Exercise:
Within the records, tally the lines that contain "المراجعة" and reply with that number only.

===============

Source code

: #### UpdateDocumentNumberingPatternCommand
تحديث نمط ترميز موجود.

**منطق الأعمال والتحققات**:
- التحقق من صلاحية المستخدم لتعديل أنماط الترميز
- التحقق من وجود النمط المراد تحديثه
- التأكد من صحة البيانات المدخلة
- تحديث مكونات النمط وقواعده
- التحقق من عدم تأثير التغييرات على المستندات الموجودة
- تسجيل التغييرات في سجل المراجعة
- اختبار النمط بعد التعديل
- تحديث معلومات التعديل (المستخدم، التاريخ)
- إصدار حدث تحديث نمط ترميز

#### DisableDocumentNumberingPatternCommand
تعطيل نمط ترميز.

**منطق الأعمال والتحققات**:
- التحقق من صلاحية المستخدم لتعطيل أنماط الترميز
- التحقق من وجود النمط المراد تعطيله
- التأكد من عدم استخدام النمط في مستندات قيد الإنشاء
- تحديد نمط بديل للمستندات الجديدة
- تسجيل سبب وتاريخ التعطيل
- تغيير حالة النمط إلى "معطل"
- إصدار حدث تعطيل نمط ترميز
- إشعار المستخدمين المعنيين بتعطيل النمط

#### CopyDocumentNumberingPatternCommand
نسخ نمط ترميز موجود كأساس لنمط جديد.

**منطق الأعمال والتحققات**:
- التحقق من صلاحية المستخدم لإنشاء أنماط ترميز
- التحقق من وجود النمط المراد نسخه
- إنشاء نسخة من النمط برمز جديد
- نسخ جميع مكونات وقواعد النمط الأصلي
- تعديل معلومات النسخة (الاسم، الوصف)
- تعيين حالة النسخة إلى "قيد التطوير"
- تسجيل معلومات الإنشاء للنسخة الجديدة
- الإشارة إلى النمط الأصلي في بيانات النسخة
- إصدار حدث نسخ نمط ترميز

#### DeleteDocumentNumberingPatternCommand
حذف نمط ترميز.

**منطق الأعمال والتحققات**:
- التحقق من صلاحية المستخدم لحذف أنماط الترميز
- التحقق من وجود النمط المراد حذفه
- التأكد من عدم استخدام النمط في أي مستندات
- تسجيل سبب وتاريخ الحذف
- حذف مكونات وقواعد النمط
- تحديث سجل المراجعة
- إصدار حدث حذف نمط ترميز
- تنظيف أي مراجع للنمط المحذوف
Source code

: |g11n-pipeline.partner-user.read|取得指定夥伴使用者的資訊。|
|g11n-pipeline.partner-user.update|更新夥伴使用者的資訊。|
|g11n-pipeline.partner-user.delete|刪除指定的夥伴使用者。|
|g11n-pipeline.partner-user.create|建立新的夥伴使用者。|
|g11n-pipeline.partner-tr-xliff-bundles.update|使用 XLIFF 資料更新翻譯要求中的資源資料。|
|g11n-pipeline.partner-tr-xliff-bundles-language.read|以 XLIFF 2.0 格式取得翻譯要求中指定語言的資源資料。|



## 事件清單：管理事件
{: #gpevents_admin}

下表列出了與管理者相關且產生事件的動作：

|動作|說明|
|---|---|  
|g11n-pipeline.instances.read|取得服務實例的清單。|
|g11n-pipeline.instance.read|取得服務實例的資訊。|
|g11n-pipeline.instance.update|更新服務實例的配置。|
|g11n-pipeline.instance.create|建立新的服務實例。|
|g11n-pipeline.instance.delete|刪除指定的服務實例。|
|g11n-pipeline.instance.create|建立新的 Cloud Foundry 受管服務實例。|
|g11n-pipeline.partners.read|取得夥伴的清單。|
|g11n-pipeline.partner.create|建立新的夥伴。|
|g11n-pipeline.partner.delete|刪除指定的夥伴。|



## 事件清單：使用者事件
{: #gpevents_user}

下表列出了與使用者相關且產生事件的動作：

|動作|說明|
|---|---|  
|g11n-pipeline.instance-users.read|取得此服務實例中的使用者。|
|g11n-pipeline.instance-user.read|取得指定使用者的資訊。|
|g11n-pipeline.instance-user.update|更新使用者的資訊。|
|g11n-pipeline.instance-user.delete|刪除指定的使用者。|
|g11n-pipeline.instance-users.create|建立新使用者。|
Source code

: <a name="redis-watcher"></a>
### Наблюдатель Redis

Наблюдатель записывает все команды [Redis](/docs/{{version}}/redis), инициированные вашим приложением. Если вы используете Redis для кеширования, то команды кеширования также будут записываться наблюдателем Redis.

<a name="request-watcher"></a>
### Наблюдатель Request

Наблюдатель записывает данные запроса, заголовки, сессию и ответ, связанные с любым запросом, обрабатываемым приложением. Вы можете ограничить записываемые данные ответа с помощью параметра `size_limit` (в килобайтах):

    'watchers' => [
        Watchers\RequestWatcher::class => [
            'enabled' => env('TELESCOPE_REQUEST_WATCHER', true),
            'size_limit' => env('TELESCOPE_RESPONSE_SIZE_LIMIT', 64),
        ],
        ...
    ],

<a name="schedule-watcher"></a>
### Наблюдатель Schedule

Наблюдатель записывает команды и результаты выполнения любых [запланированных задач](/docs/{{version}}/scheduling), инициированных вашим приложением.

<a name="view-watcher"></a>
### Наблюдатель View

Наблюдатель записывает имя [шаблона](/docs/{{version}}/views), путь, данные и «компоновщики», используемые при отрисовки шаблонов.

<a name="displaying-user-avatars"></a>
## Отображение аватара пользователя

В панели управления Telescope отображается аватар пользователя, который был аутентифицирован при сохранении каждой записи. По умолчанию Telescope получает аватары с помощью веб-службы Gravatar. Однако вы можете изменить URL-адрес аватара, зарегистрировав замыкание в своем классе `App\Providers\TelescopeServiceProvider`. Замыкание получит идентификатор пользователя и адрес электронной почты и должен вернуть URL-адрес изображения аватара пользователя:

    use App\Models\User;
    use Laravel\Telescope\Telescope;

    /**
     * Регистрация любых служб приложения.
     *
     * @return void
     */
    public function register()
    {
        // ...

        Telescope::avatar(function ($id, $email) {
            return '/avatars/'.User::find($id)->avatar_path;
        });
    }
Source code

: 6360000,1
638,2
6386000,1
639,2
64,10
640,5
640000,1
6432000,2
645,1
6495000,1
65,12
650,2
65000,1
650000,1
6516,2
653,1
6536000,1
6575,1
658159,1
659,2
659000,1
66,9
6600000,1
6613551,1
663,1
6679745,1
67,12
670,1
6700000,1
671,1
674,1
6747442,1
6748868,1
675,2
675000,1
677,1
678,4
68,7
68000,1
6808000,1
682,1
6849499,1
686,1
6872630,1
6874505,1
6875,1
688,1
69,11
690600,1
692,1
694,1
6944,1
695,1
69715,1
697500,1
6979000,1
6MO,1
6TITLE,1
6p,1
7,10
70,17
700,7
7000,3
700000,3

===============

Answer below:
2